Context Compression
DocsGPT implements a smart context compression system to manage long conversations effectively. This feature prevents conversations from hitting the LLM's context window limit while preserving critical information and continuity.
How It Works
The compression system operates on a "summarize and truncate" principle:
- Threshold Check: Before each request, the system calculates the total token count of the conversation history.
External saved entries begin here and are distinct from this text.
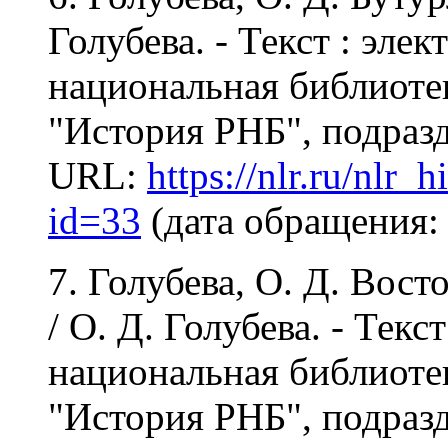
Голубева. - Текст : эле
национальная библиотека
"История РНБ", подразд
URL:
https://nlr.ru/nlr_
id=33
(дата обращения: 
7. Голубева, О. Д. Вос
/ О. Д. Голубева. - Текс
национальная библиотека
"История РНБ", подразд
- Trigger: If the token count exceeds a configured threshold (default: 80% of the model's context limit), compression is triggered.
- Summarization: An LLM (potentially a different, cheaper/faster one) processes the older part of the conversation—including previous summaries, user messages, agent responses, and tool outputs.
- Context Replacement: The system generates a comprehensive summary of the older history. For subsequent requests, the LLM receives this Summary + Recent Messages instead of the full raw history.
Key Features
- Recursive Summarization: New summaries incorporate previous summaries, ensuring that information from the very beginning of a long chat is not lost.
- Tool Call Support: The compression logic explicitly handles tool calls and their outputs (e.g., file readings, search results), summarizing their results so the agent retains knowledge of what it has already done.
- "Needle in a Haystack" Preservation: The prompts are designed to identify and preserve specific, critical details (like passwords, keys, or specific user instructions) even when compressing large amounts of text.
Configuration
You can configure the compression behavior in your .env file or application/core/settings.py:
| Setting | Default | Description |
|---|---|---|
ENABLE_CONVERSATION_COMPRESSION | True | Master switch to enable/disable the feature. |
COMPRESSION_THRESHOLD_PERCENTAGE | 0.8 | The fraction of the context window (0.0 to 1.0) that triggers compression. |
COMPRESSION_MODEL_OVERRIDE | None | (Optional) Specify a different model ID to use specifically for the summarization task (e.g., using gpt-3.5-turbo to compress for gpt-4). |
COMPRESSION_MAX_HISTORY_POINTS | 3 | The number of past compression points to keep in the database (older ones are discarded as they are incorporated into newer summaries). |
Architecture
The system is modularized into several components:
CompressionThresholdChecker: Calculates token usage and decides when to compress.CompressionService: Orchestrates the compression process, manages DB updates, and reconstructs the context (Summary + Recent Messages) for the LLM.CompressionPromptBuilder: Constructs the specific prompts used to instruct the LLM to summarize the conversation effectively.